Work task:
Copy each of the records below word for word, leaving out the pictures.

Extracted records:

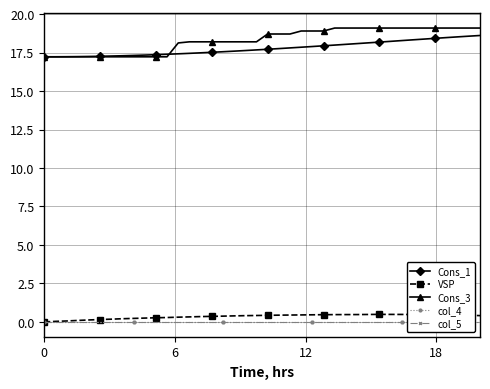

How many lines are shown in the chart?

5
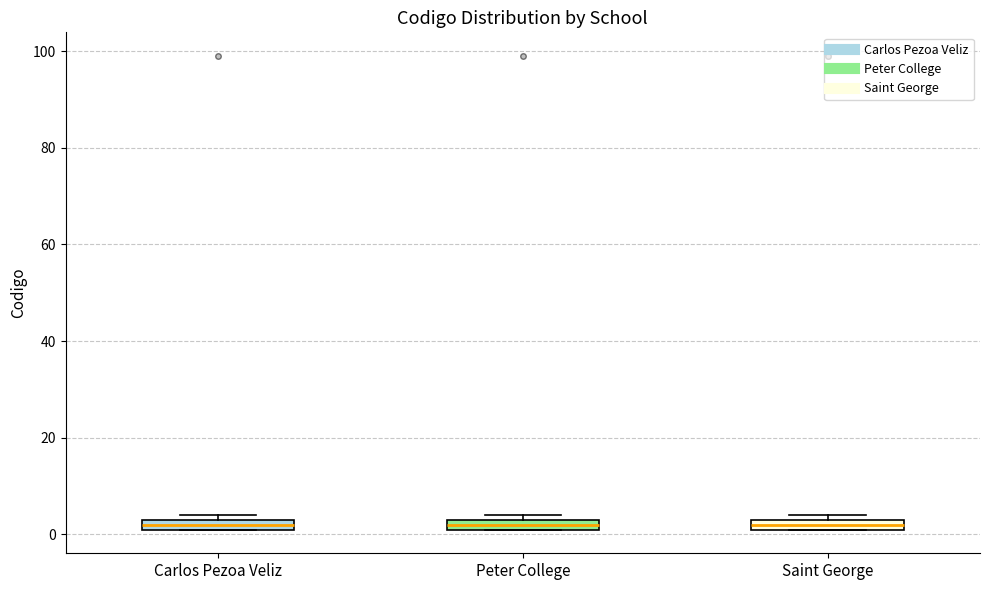

Where is the lower edge of the box for Saint George on the y-axis? The values are not printed on the chart, so give them approximately, as read against the axis.

2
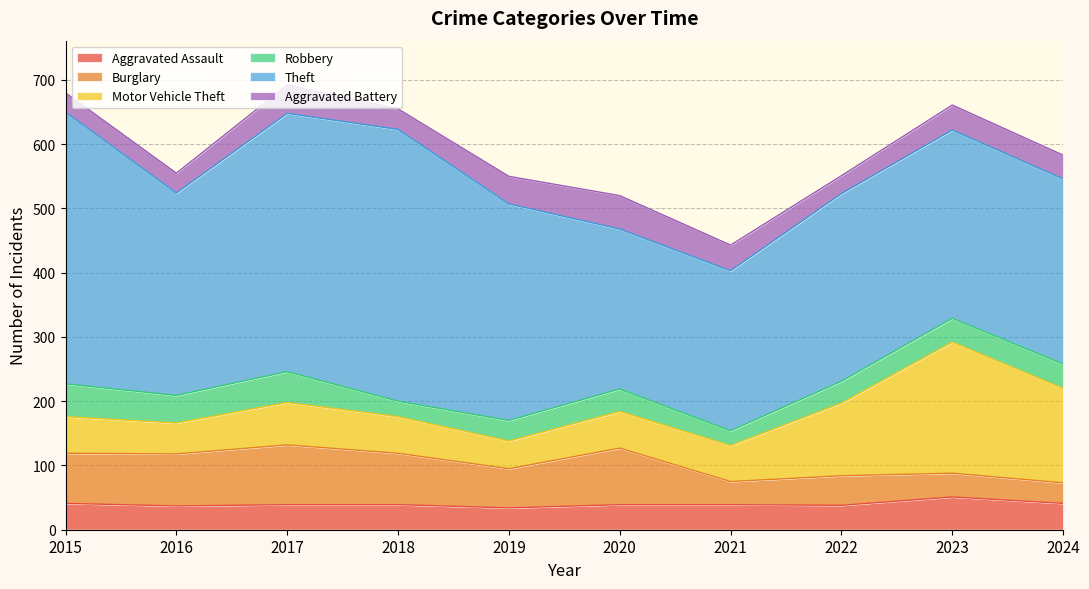

What is the value of the Theft point at the 7th from the left?

249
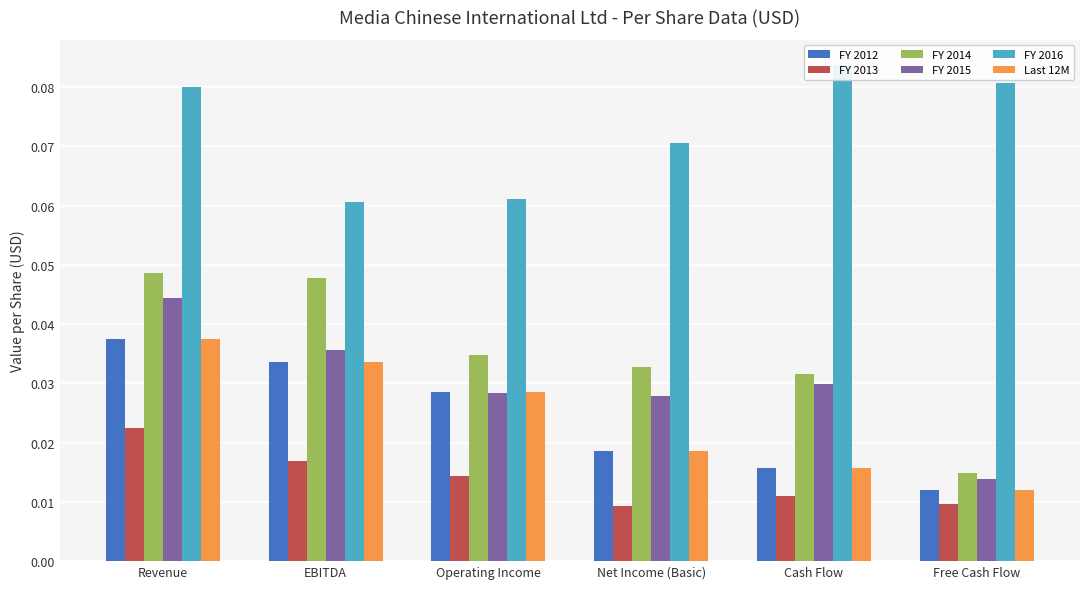

Reading right to left, extract all data points from this chart.

FY 2012: Free Cash Flow=0.0	Cash Flow=0.0	Net Income (Basic)=0.0	Operating Income=0.0	EBITDA=0.0	Revenue=0.0
FY 2013: Free Cash Flow=0.0	Cash Flow=0.0	Net Income (Basic)=0.0	Operating Income=0.0	EBITDA=0.0	Revenue=0.0
FY 2014: Free Cash Flow=0.0	Cash Flow=0.0	Net Income (Basic)=0.0	Operating Income=0.0	EBITDA=0.0	Revenue=0.0
FY 2015: Free Cash Flow=0.0	Cash Flow=0.0	Net Income (Basic)=0.0	Operating Income=0.0	EBITDA=0.0	Revenue=0.0
FY 2016: Free Cash Flow=0.1	Cash Flow=0.1	Net Income (Basic)=0.1	Operating Income=0.1	EBITDA=0.1	Revenue=0.1
Last 12M: Free Cash Flow=0.0	Cash Flow=0.0	Net Income (Basic)=0.0	Operating Income=0.0	EBITDA=0.0	Revenue=0.0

Task output:
How many lines are shown in the chart?

5

Where is the lower edge of the box for Saint George on the y-axis? The values are not printed on the chart, so give them approximately, as read against the axis.

2

What is the value of the Theft point at the 7th from the left?

249

Reading right to left, extract all data points from this chart.

FY 2012: Free Cash Flow=0.0	Cash Flow=0.0	Net Income (Basic)=0.0	Operating Income=0.0	EBITDA=0.0	Revenue=0.0
FY 2013: Free Cash Flow=0.0	Cash Flow=0.0	Net Income (Basic)=0.0	Operating Income=0.0	EBITDA=0.0	Revenue=0.0
FY 2014: Free Cash Flow=0.0	Cash Flow=0.0	Net Income (Basic)=0.0	Operating Income=0.0	EBITDA=0.0	Revenue=0.0
FY 2015: Free Cash Flow=0.0	Cash Flow=0.0	Net Income (Basic)=0.0	Operating Income=0.0	EBITDA=0.0	Revenue=0.0
FY 2016: Free Cash Flow=0.1	Cash Flow=0.1	Net Income (Basic)=0.1	Operating Income=0.1	EBITDA=0.1	Revenue=0.1
Last 12M: Free Cash Flow=0.0	Cash Flow=0.0	Net Income (Basic)=0.0	Operating Income=0.0	EBITDA=0.0	Revenue=0.0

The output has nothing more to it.